• _Exercise objective_: Report each line below that carries the word "down".
-------- Stored data
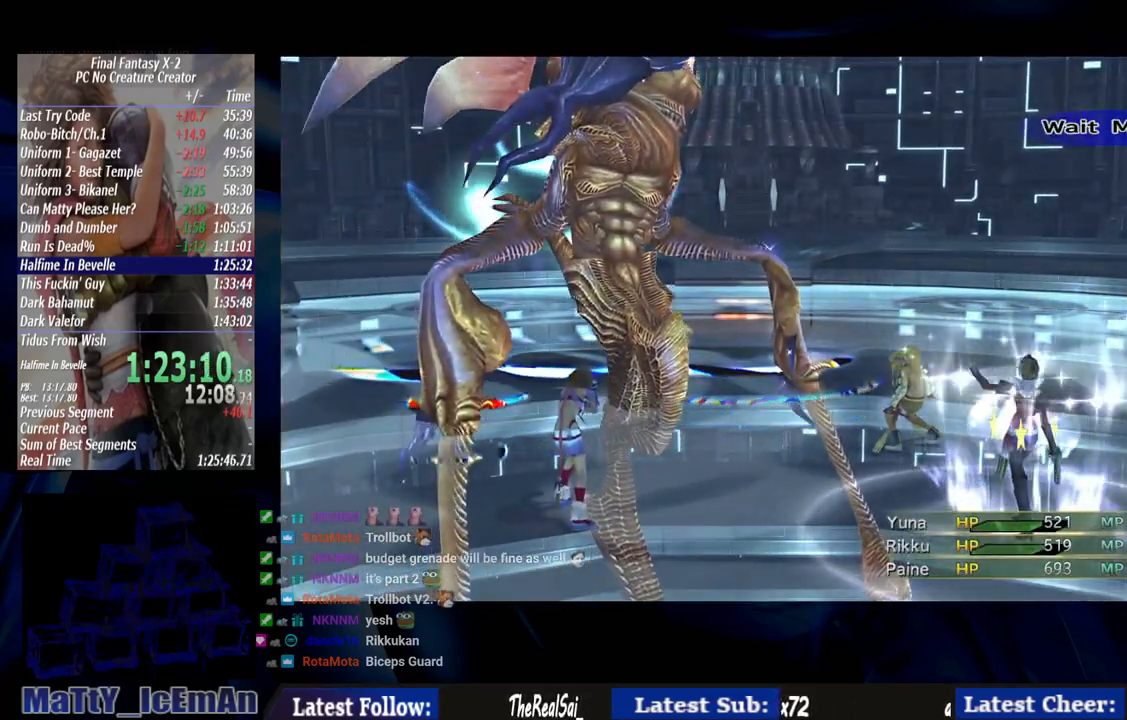
{"dt_ms": 500, "buttons": [], "left_stick": "center", "right_stick": "center", "events": []}
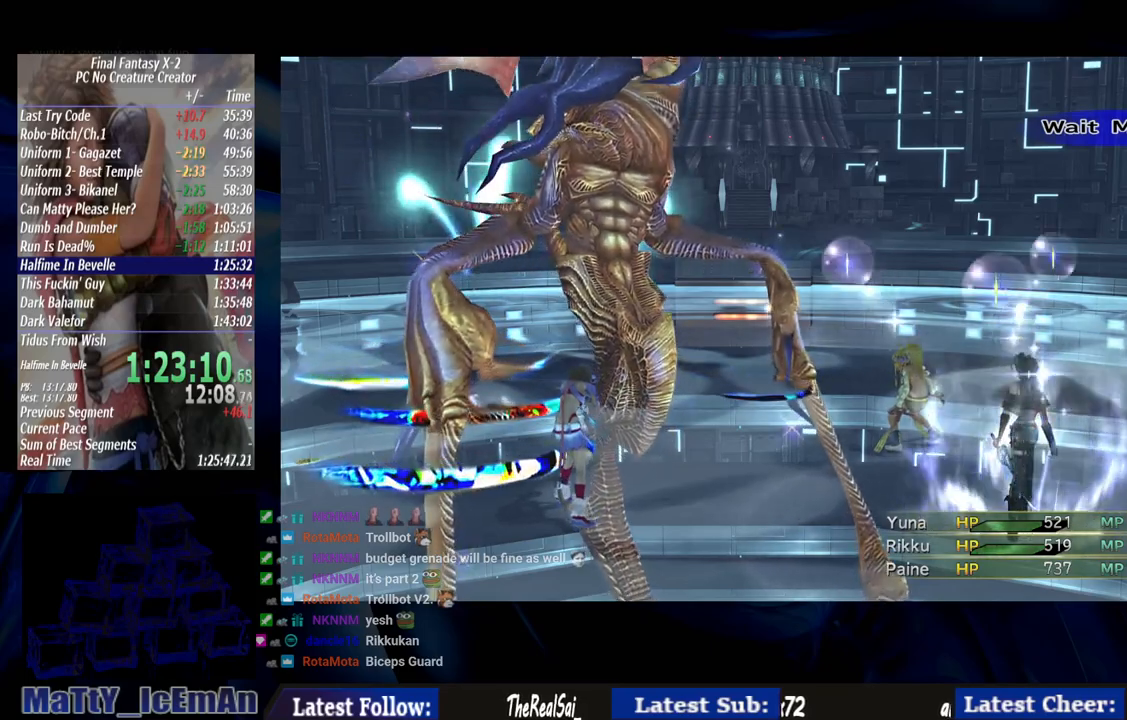
{"dt_ms": 500, "buttons": [], "left_stick": "center", "right_stick": "center", "events": []}
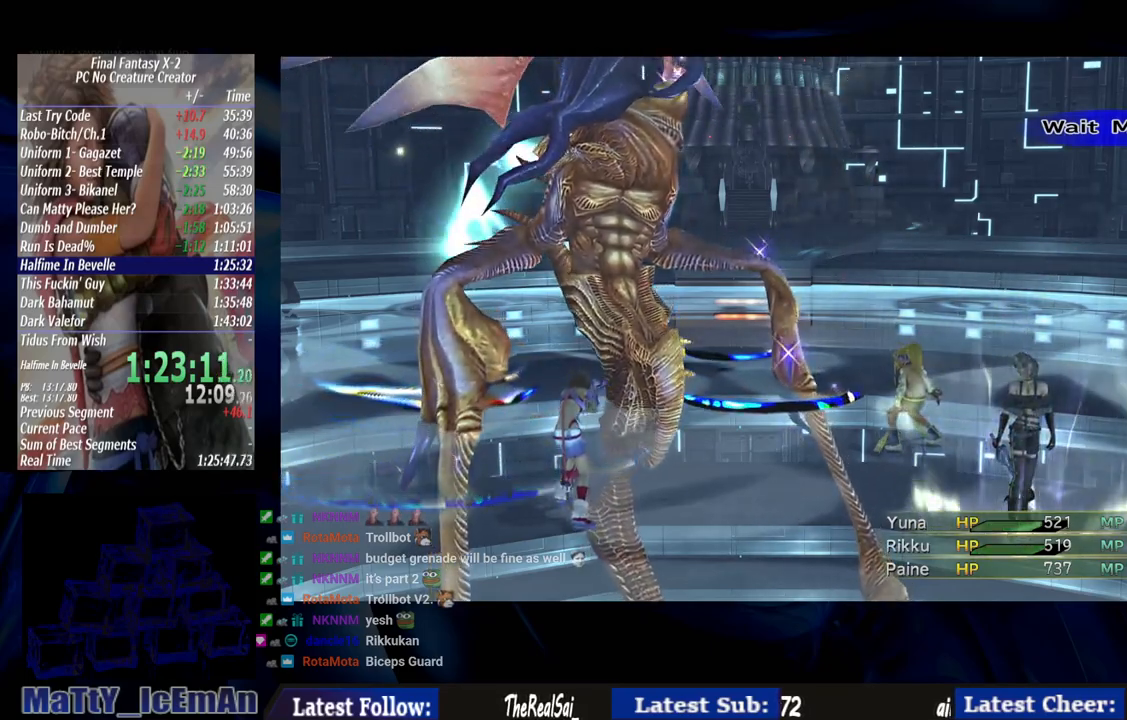
{"dt_ms": 500, "buttons": [], "left_stick": "center", "right_stick": "center", "events": [[433, "L1", "down"], [500, "L1", "up"]]}
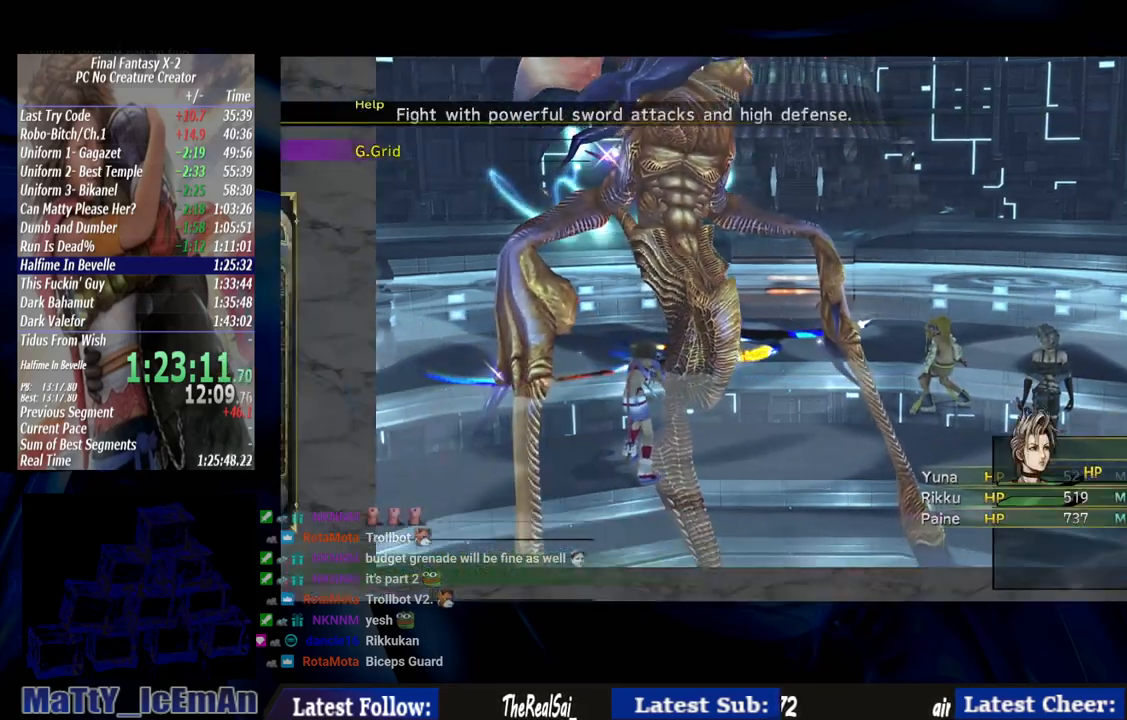
{"dt_ms": 500, "buttons": ["CROSS"], "left_stick": "center", "right_stick": "center", "events": [[367, "DPAD_RIGHT", "down"], [433, "CROSS", "down"], [467, "DPAD_RIGHT", "up"]]}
----------------
• _Your solution_:
{"dt_ms": 500, "buttons": [], "left_stick": "center", "right_stick": "center", "events": [[433, "L1", "down"], [500, "L1", "up"]]}
{"dt_ms": 500, "buttons": ["CROSS"], "left_stick": "center", "right_stick": "center", "events": [[367, "DPAD_RIGHT", "down"], [433, "CROSS", "down"], [467, "DPAD_RIGHT", "up"]]}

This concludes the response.